Criticism & Features

John Leonard Nominations

#NBCCLeonard: Hamilton Cain on Tommy Orange’s “There There”

By NBCC

The John Leonard Prize, our annual award based on member nominations and chosen by a panel of member volunteers, is awarded for the best first book in any genre. In advance of the announcement, we're inviting members to contribute appreciations of titles under consideration. (If you're interested in doing so, please email nbcccritics@gmail.com with the subject line Leonard.) Below, Hamilton Cain writes on Tommy Orange's debut novel, “There There” (Knopf). 

The expatriate Gertrude Stein, whose writing emulated her close friend Picasso’s art, famously said of Oakland, California, her hometown, “There is no there there,” which has come down to us through the years as a kind of Cubist ars prosaica. One interpretation considers Stein’s declarative sentence a nostalgic elegy: The town she remembers – “there” – no longer exists, degraded by time and economic downturns. Another interpretation is more cynical, dismissive, a flick of the hand at Oakland’s lack of a soul–it ain’t there.

Set in Oakland, There There, Tommy Orange’s assured, devastating debut, confronts faceted meanings of place as well as how and why past, present, and future converge. From James Welch to Louise Erdrich to Sherman Alexie, Native novelists have explored the alienation and agonies of the reservations, where extreme poverty and alcoholism link arms as if in a tribal dance. The experiences of urban Indians have remained largely under the radar.

There There goes there: Its Native characters are exposed to the same radioactive prejudices as on Alexie’s Spokane “rez,” but also stare down other threats. A member of the Cheyenne and Arapaho tribes, Orange roams among perspectives, fleshing out his characters, whose stories eventually braid together, and lending heft to history. He opens with a stirring prologue that impressionistically recounts notorious events in Manifest Destiny, from the Pilgrims’ possible poisoning of Indians at an early Thanksgiving feast t0 the Sand Creek massacre of 1864: “The Indian head in the jar, the Indian head on a pike were like flags flown, to be seen, cast broadly.” He then shifts into his story proper, which turns on a present-day lead-up to the annual Oakland powwow, building spine-knotting suspense. This will not end well.
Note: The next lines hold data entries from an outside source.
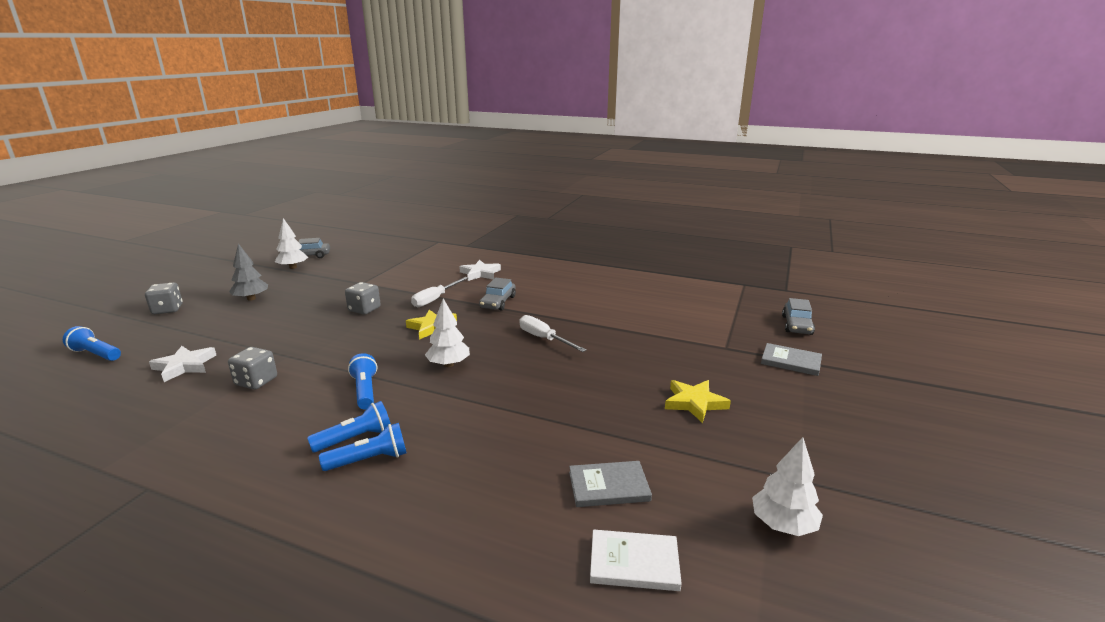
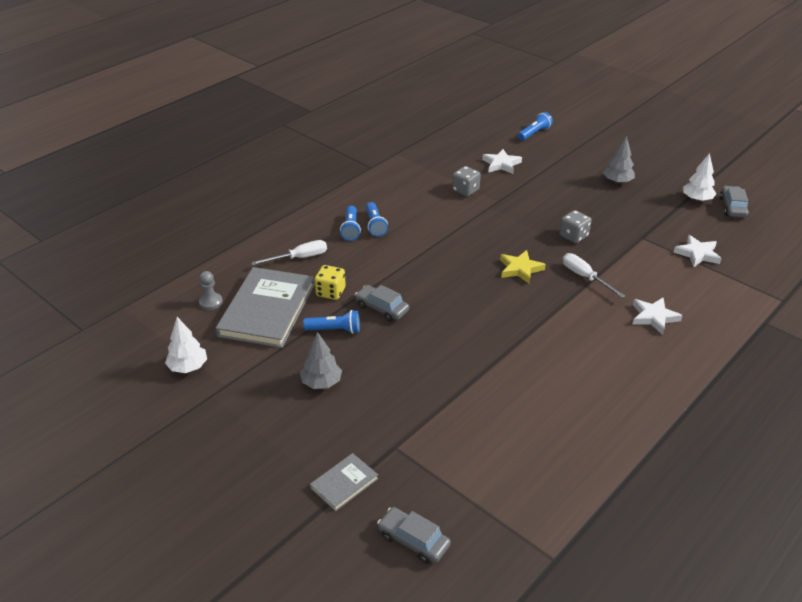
camera: 110 degrees right, 15 degrees up
(167, 309) = (605, 148): grey dice -> none
(365, 391) = (430, 231): blue flashlight -> blue flashlight (335, 330)
(385, 264) = (697, 254): none -> white star
(448, 364) = (449, 269): white tree -> none
(498, 302) = (564, 316): grey car -> grey car (382, 308)
(535, 438) = (330, 292): none -> yellow dice
(544, 339) = (470, 328): white screwdriver -> white screwdriver (299, 258)
(608, 486) = (267, 310): grey book -> grey book, size x2.12
(634, 563) = (211, 302): white book -> grey pawn
(694, 403) = (321, 382): yellow star -> grey tree

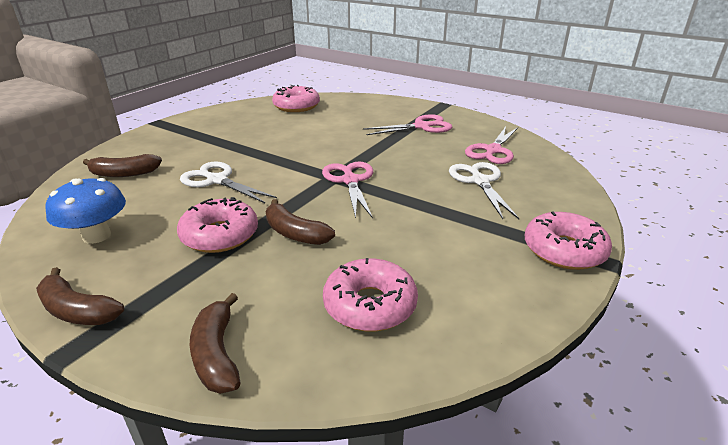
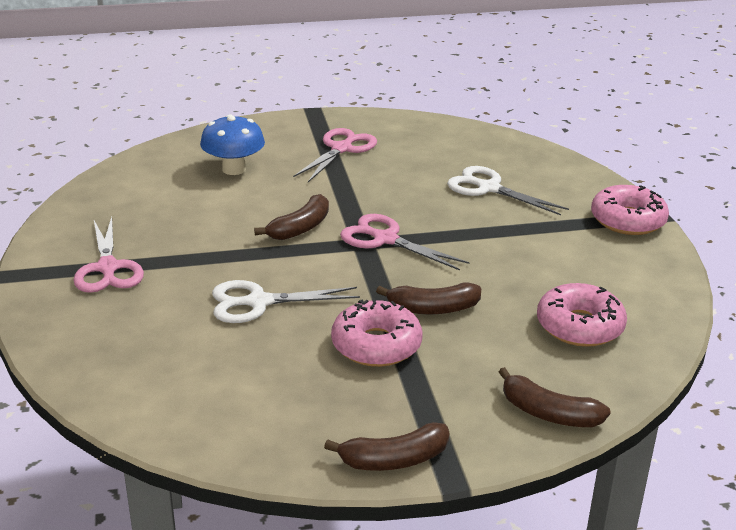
camera: 45 degrees left, 0 degrees up
(97, 236) = (265, 410): blue mushroom -> blue mushroom (234, 169)
(124, 173) = (135, 348): brown banana -> brown banana (300, 228)
(296, 106) = (150, 177): pink donut -> none
(493, 150) = (449, 150): pink scissors -> pink scissors (108, 268)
In There There we meet an indelible cast that includes Tony Loneman, afflicted with the “Drome” (i.e., fetal alcohol syndrome); Octavio Gomez, hatching out a murderous scheme; two middle-aged sisters, Opal Bear Shield and Jacquie Red Feather, reckoning with secrets from their past; and Opal’s adopted grandson, Orvil, whose immersion among Indians at the powwow highlights Orange’s lyrical gifts as well as his gimlet-eyed exploration of the divided Indian psyche: “There are hundreds of dancers in front of him. Behind him. To his left and right. He’s surrounded by the variegation of color and pattern specific to Indianness . . . geometrically sequenced sequin shapes on shiny and leathered fabrics, the quill, bead, ribbon, plume, feathers from magpies . . . He is an old station wagon at a car show. He is a fraud.”

A culture at war with itself, the atrocious persecutions of Native peoples, a prose so finely cut it slices the soul like a razor — these are the elements that Orange seams together. His characters lodge in our minds and hearts, and never leave. They try and fail to love. They lick their wounds. They hold down jobs. They get drunk. In spite of all the pain Oakland is their own reservation; they’re forging their fates there, lives blooming and moldering among cracks in the city’s pavement. Brilliant and beautifully crafted, There There heralds an auspicious literary career.